Immigrant being questioned

Meeting Sponsors

Once cleared by inspectors, the immigrants were free to get on a train for the trip further west, or to go to New York or New Jersey directly. Depending on the final destination and age or sex of the immigrant, sponsors were contacted to pick up their relatives. Those detained were housed in the main building on wire bunkbeds that filled the lower level.

One young relative of mine was detained for a day until his sponsor in Brooklyn could pick him up. It was duly noted that he ate dinner and breakfast, served free in the dining hall, before being picked up at 11am the next morning.

Menu  1906(from a letter to the Ellis Island Commissioner Williams)


  • Coffee with milk and sugar
  • Bread and butter
  • Crackers and milk for women and children


  • Beef Stew, boiled potatoes, an rye bread
  • Smoked or pickled herring for hebrews
  • Crackers and milk for women and children


  • Baked beans, stewed prunes, and rye bread
  • Tea with milk and sugar
  • Crackers and milk for women and children

Sponsors arrived on the Ellis Island Ferry which was abandoned in the slip after the island closed. Before it sank, my grandfather recovered one of the signs on the front and donated it to the immigration museum then housed in the base of the Statue of Liberty. It now hangs in the Ellis Island Museum.

Waiting for the Ellis Island Ferry


The official need for a sponsor, and the natural desire to live around people that you know, prompted immigrants to congregate according to ethnicity and hometown.

The O'Neills most likely moved to the Irish community in Brooklyn or the Lower East Side of Manhattan, also known as Five Points. They also lived for several years in the Bergen County, N.J. town of Bergenfield, known as New Bridge at the time, before permanently settling in Brooklyn in the late 1870s.

The Gills arriving in the late 1800s and moved directly to Brooklyn upon arrival.

While the Pomaricos headed to relatives in Gowanus in Brooklyn, most people from their hometown, Sant Angelo dei Lombardi and the neighboring town of Torella Lombardi moved to the Italian community of Waterbury, Connecticut.

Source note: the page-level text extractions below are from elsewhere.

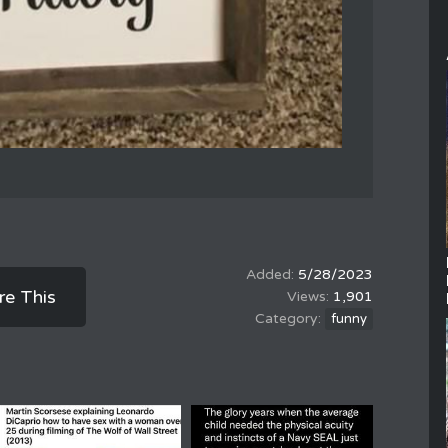
5/28/2023
re This
1,901
funny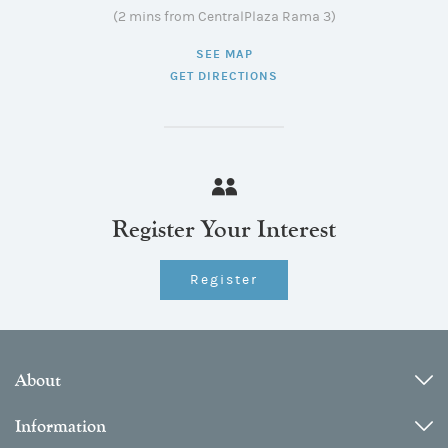
(2 mins from CentralPlaza Rama 3)
SEE MAP
GET DIRECTIONS
Register Your Interest
Register
About
Information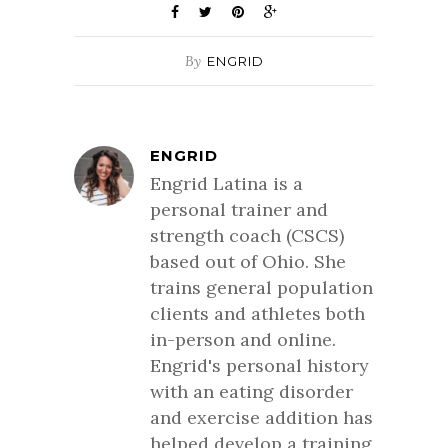
By
ENGRID
ENGRID
Engrid Latina is a
personal trainer and
strength coach (CSCS)
based out of Ohio. She
trains general population
clients and athletes both
in-person and online.
Engrid's personal history
with an eating disorder
and exercise addition has
helped develop a training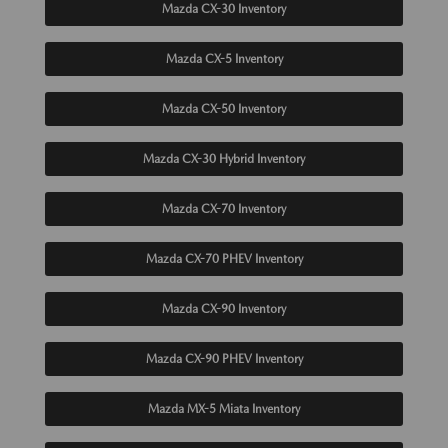
Mazda CX-30 Inventory
Mazda CX-5 Inventory
Mazda CX-50 Inventory
Mazda CX-30 Hybrid Inventory
Mazda CX-70 Inventory
Mazda CX-70 PHEV Inventory
Mazda CX-90 Inventory
Mazda CX-90 PHEV Inventory
Mazda MX-5 Miata Inventory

The Blumettis and Soggas initially settled in Arberesh communities in Elizabeth, N.J., Jersey City, N.J. and the Lower East Side of Manhattan. Their move to Brooklyn was prompted by slum clearance projects of the 1930s.

The Kloseks moved to the West Side of Manhattan until they too were cleared out by the construction of the Lincoln Tunnel which razed their tenement block.